Page MenuHomeSoftware Heritage

PyPI lister
Closed, MigratedEdits Locked

Description

We want to be able to list all packages on PyPI and, more importantly, to list new (releases of) packages since the last state of PyPI that has been ingested into Software Heritage.

Event Timeline

They have multiple apis:

  • basic json one [1] which permits to request information on a per project basis (no listing) [1] (~> foresee the use of this one for the loader)
  • xmlrpc deprecated one [2] (this one lists ~> that would be for the lister use)
  • html page (listing all packages)
  • rss feed (update events)

As already mentioned in their faq, they push towards mirroring, quoting [3]:

If your consumer is actually an organization or service that will be downloading a lot of packages from PyPI, consider using your own index mirror or cache.

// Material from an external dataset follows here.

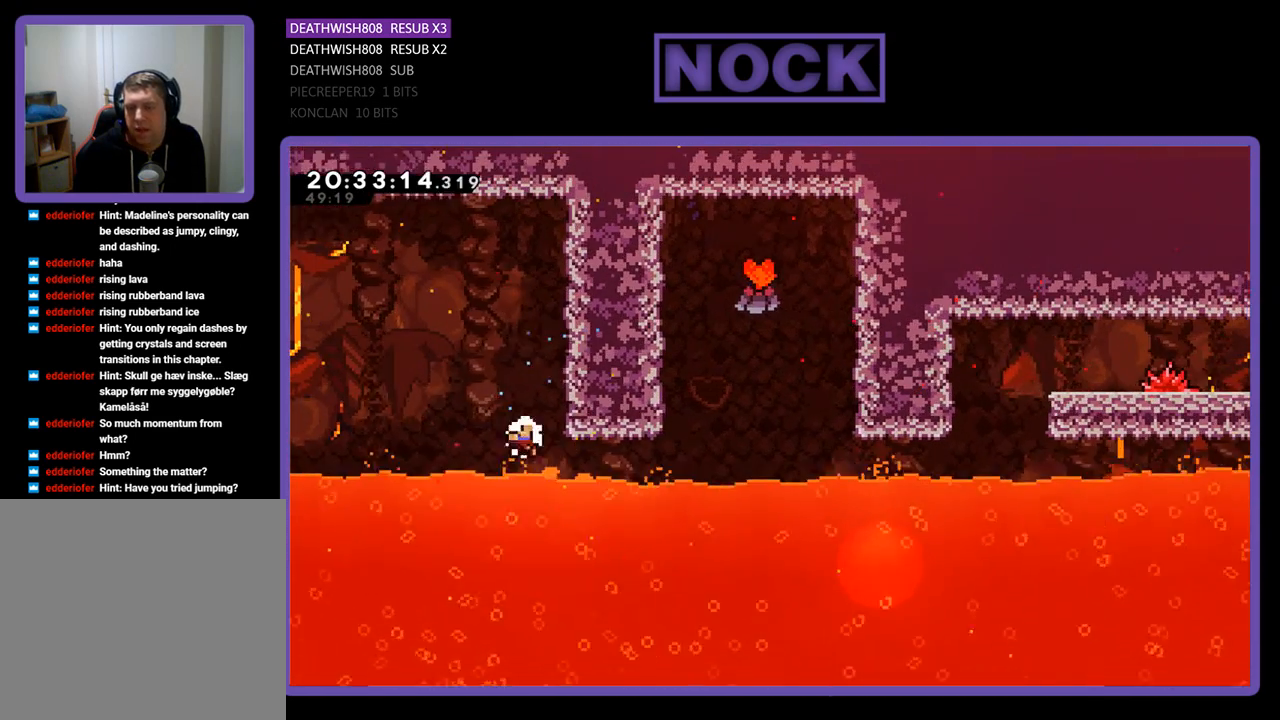
{"buttons": [], "left_stick": "center", "right_stick": "center", "events": []}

That's not a sustainable way. If we choose that path for all the forges we need to archive... that will be difficult in terms of infrastructure and maintenance.

But in lights of T1030, there might be a legitimate way for us to do so (the need for a local pypi instance server to ease the ci tooling).
Maybe then, we could then use this swh's pypi mirror both for this and T1030?

[1] https://warehouse.readthedocs.io/api-reference/
[2] https://warehouse.readthedocs.io/api-reference/xml-rpc/
[3] https://warehouse.readthedocs.io/api-reference/#rate-limiting

If your consumer is actually an organization or service that will be downloading a lot of packages from PyPI, consider using your own index mirror or cache.

That's not a sustainable way. If we choose that path for all the forges we need to archive... that will be difficult in terms of infrastructure and maintenance.

Agreed: we do not maintain actual mirrors of other big "things" we archive (e.g., GitHub, GitLab.com, Debian, etc.) and for a reason. We really want to hook into existing PyPi APIs to incrementally ingest new stuff that arrive there, without maintaining an actual mirror.

ardumont changed the task status from Open to Work in Progress.Aug 1 2018, 3:10 PM
ardumont claimed this task.